GOAL OF THE EXERCISE:
Transcribe the listing underneath, keeping each word exact and omitting the images.

(SOURCE DATA begins)

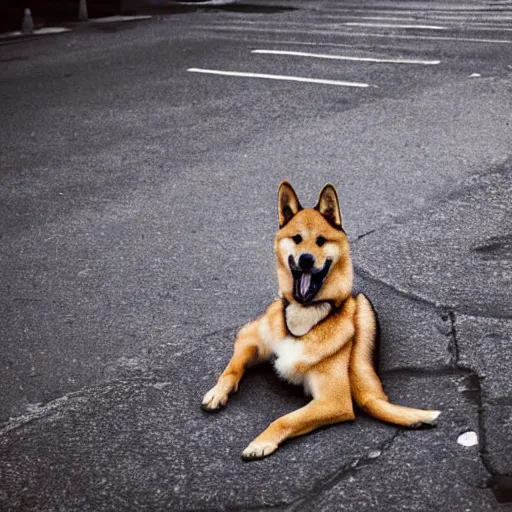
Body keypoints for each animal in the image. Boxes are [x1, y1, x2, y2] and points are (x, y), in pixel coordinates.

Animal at [200, 183, 440, 460]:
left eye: (321, 241)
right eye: (296, 238)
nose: (305, 259)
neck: (305, 316)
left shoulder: (334, 401)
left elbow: (285, 419)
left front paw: (261, 442)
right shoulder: (251, 338)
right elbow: (232, 367)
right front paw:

(SOURCE DATA ends)

OUTPUT FOR THIS EXERCISE:
Body keypoints for each animal in the image. Boxes are [x1, y1, x2, y2] and points are (x, y), in pixel coordinates.

Animal at [200, 183, 440, 460]:
left eye: (321, 241)
right eye: (296, 238)
nose: (305, 259)
neck: (305, 316)
left shoulder: (334, 401)
left elbow: (285, 419)
left front paw: (261, 442)
right shoulder: (251, 338)
right elbow: (232, 367)
right front paw:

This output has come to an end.